Une nouvelle étude dirigée par des chercheurs du Children's Hospital of Philadelphie (CHOP) a constaté que la santé des enfants aux États-Unis diminue dans plusieurs mesures clés allant de l'augmentation des maladies chroniques, des taux plus élevés de problèmes de santé physique et mentale et de symptômes connexes, et d'augmentation des taux de mortalité par rapport à d'autres pays. L'étude révèle également que les problèmes sont larges et systémiques et nécessitent de nouvelles façons de penser à soutenir et à prioriser la santé des enfants. Les résultats ont été publiés cette semaine dans le Journal de l'American Medical Association (JAMA).
La santé des enfants offre une base importante pour la santé globale d'un pays, avec des enfants en bonne santé plus susceptibles de grandir pour être des adultes en bonne santé. Cependant, des évaluations scientifiques récentes suggèrent que les États-Unis sont confrontés à une crise majeure avec une mauvaise santé et une aggravation des enfants, ce qui a stimulé un fort intérêt à comprendre les causes profondes de ces problèmes.
La plupart des études se concentrent sur les problèmes singuliers, comme l'anxiété et l'obésité, mais comme ils sont menés séparément, il y a un écart critique dans les connaissances. Dans cette étude, les chercheurs ont suggéré qu'une réponse plus efficace à ces questions pourrait être de traiter les facteurs systémiques sous-jacents et d'identifier les domaines pour améliorer l'écosystème du développement pour les enfants qui grandissent en Amérique.
Au cours de la réalisation de cette étude, il n'y avait pas une seule statistique qui était surprenante, mais plutôt des données complètes sur plusieurs années, y compris des millions d'enfants, tous indiquaient les mêmes tendances, ce qui a été une baisse globale de la santé des enfants et des jeunes. «
Christopher B. Forrest, MD, PhD, auteur de l'étude senior, professeur de pédiatrie à Chop, directeur du Centre de recherche clinique appliquée et directeur de Pedsnet
Dans cette étude, les chercheurs ont utilisé des données de cinq enquêtes représentatives à l'échelle nationale, des statistiques nationales de mortalité et une grande base de données de dossiers de santé électroniques pédiatriques (DSE) pour évaluer les changements de santé des enfants de 2007 à 2023. L'étude a examiné plus de 170 indicateurs de santé des enfants, notamment des symptômes physiques, du développement et des problèmes de développement mental.

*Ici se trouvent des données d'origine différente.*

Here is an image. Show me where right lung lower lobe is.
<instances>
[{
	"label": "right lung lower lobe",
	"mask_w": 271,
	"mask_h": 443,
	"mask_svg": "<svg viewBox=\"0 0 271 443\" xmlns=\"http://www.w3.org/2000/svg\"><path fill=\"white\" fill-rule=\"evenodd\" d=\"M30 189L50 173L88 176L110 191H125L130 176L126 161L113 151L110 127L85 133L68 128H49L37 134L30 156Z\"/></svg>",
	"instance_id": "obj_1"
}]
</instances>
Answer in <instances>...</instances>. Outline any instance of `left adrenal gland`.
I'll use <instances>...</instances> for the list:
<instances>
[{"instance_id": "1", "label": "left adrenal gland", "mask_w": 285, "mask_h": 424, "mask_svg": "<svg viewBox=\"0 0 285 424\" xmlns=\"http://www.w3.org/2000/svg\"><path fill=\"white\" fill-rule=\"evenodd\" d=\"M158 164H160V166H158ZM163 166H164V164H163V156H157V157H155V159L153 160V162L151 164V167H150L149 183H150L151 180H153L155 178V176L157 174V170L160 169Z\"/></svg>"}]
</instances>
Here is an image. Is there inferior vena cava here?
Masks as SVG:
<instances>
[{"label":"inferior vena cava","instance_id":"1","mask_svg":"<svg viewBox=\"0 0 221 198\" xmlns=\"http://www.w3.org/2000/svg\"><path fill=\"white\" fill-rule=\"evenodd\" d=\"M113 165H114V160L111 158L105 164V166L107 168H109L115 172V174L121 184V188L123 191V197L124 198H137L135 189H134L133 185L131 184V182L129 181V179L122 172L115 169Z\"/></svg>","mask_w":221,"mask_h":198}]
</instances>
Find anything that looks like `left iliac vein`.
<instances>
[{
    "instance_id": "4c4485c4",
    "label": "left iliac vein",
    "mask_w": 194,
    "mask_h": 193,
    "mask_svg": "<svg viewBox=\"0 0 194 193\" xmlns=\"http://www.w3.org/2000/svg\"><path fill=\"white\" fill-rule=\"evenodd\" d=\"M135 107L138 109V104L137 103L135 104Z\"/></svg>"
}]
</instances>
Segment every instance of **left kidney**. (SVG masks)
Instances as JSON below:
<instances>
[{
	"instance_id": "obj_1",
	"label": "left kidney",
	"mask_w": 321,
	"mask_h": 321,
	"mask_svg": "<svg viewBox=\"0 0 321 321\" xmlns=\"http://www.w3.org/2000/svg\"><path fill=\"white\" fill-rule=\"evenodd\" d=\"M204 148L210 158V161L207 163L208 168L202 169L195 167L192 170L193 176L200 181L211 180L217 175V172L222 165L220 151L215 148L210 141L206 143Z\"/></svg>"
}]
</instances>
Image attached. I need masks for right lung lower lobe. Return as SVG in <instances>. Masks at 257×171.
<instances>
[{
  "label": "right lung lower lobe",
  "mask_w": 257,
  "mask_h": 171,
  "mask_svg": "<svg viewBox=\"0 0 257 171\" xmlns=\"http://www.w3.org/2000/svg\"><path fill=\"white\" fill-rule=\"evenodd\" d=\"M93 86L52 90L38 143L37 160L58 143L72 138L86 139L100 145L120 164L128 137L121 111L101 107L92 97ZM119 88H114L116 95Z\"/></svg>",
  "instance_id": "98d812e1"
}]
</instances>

L'étude a révélé que de 2007 à 2022, le taux de mortalité pour les nourrissons de moins de 1 an était de 1,78 (IC à 95%, 1,78-1,79) plus élevé et 1,80 (IC à 95%, 1,80-1,80) fois chez les enfants entre 1 et 19 ans aux États-Unis par rapport à 18 pays à revenu élevé dans l'Organisation pour la co-opération économique et le développement (OECD). La prématurité et les décès inattendus soudains inattendus représentaient les plus larges disparités chez les nourrissons et les incidents liés à l'arme et les accidents de véhicules à moteur ayant les disparités les plus larges parmi les autres enfants.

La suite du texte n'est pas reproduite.